1 lb/500 g shrimp, peeled and deveined (raw or cooked, but not frozen)
3 fresh lemon grass stalks
2 spring onions, chopped
2 tablespoons chopped coriander leaves
1 tablespoon chopped mint leaves
1 tablespoon/15 ml fish sauce
1 tablespoon lime juice
1 teaspoon/5 ml brown sugar
4 Kaffir lime leaves, very finely shredded
1 small red chilli, finely chopped
Oil to brush the satays for cooking
Sweet chilli sauce for dipping

Preparation

Soak the lemon grass stalks in water for half an hour then remove from water and dry.  (The soaking helps prevent the drier outer leaves from charring during cooking.)  Cut each stalk in two down its length and then again across, so you have twelve "sticks".

Blitz the prawns, spring onion, coriander, mint, fish sauce, and lime juice in a food processor.

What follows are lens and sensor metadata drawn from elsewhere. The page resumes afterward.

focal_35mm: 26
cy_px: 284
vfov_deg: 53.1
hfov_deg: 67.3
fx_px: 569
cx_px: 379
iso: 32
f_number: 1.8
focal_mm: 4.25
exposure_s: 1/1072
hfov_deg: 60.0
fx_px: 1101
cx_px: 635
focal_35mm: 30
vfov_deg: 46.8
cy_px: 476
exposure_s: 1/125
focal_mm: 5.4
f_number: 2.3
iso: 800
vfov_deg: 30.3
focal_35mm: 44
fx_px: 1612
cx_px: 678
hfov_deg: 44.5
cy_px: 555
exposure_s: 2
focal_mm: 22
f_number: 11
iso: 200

Add the chopped chilli , shredded lime leaves and brown sugar and mix together.

With wet hands, mould the mixture around each lemon grass length. Refrigerate for at least half an hour.

When you are ready to eat the satays, brush each with a little oil and heat a chargrill pan or barbecue.  Cook for a few minutes until cooked through (the length of time required will depend on whether you had raw or cooked shrimp to begin with).

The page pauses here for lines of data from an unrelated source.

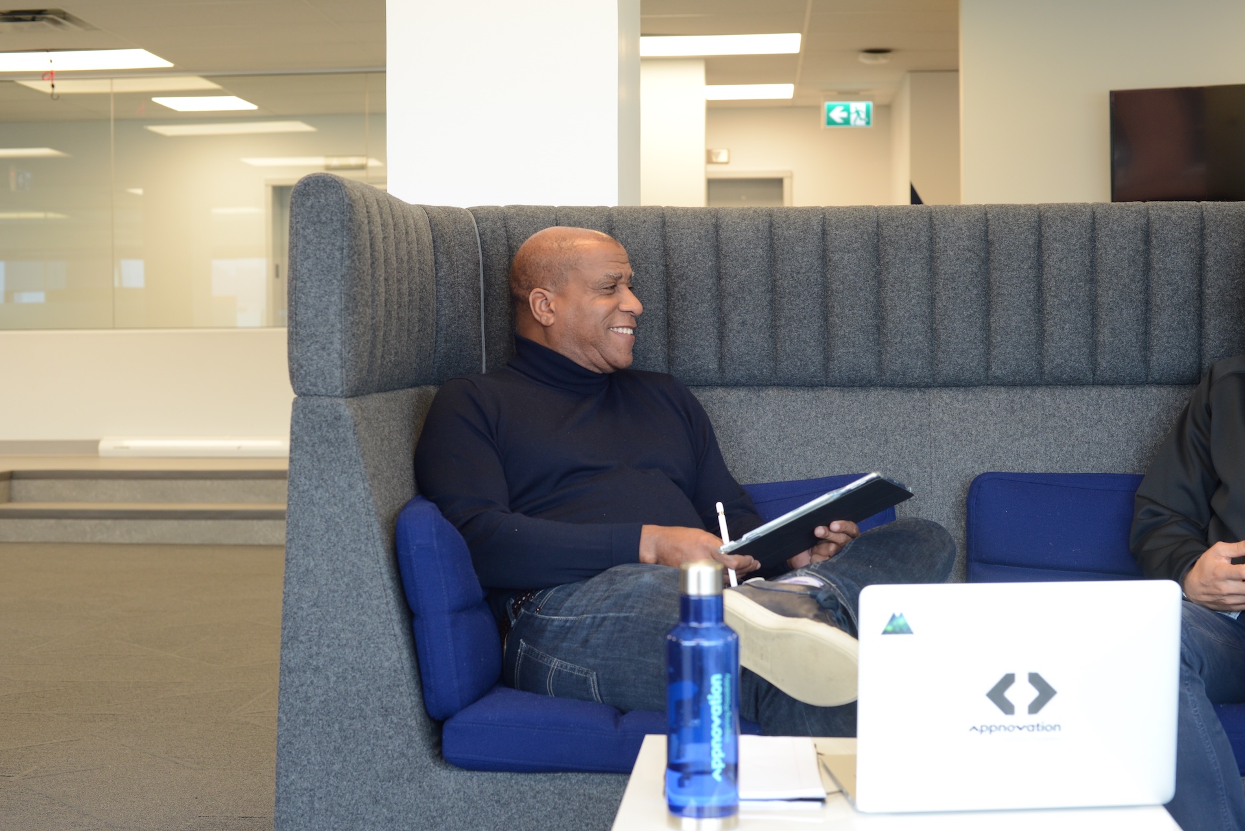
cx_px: 622
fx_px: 1730
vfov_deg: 27.0
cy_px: 416
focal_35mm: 50
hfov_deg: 39.6
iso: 1000
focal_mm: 50
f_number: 5.6
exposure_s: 1/80
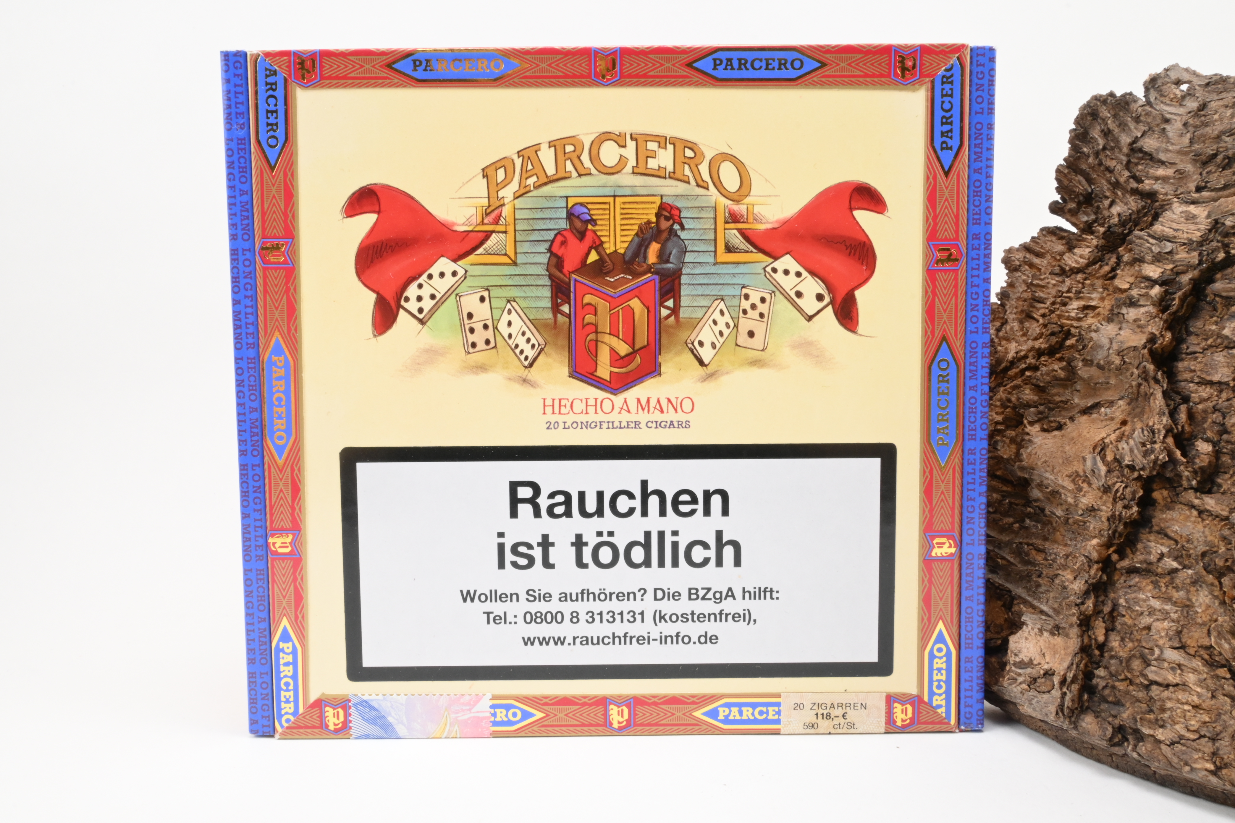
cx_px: 618
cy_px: 412
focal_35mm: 30
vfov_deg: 43.6
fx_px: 1029
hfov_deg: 61.9
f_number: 22
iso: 640
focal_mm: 20
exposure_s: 1/15
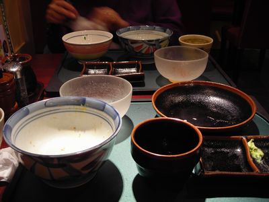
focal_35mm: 38
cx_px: 134
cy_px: 101
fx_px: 295
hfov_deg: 49.0
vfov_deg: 37.7
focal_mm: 6.3
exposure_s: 1/7.6
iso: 50
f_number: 3.2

Serve with sweet chilli dipping sauce.

Chef's Tips

If you like, you can cut the quantity of prawns by half and substitute fresh minced white fish fillet.  Do not use frozen fish or shrimp - they contain too much moisture.

If you cannot find fresh lemon grass, use wooden satay sticks instead.  Soak the wooden sticks in water before using to help prevent them charring during cooking. It is worth going to the trouble to find fresh lemon grass, though - it adds immeasurably to the flavour of the satays.

If you are not able to find fresh lemon grass to use as skewers for the satay, add one chopped dried lemon grass stalk to the mix of ingredients to be blitzed in the food processor.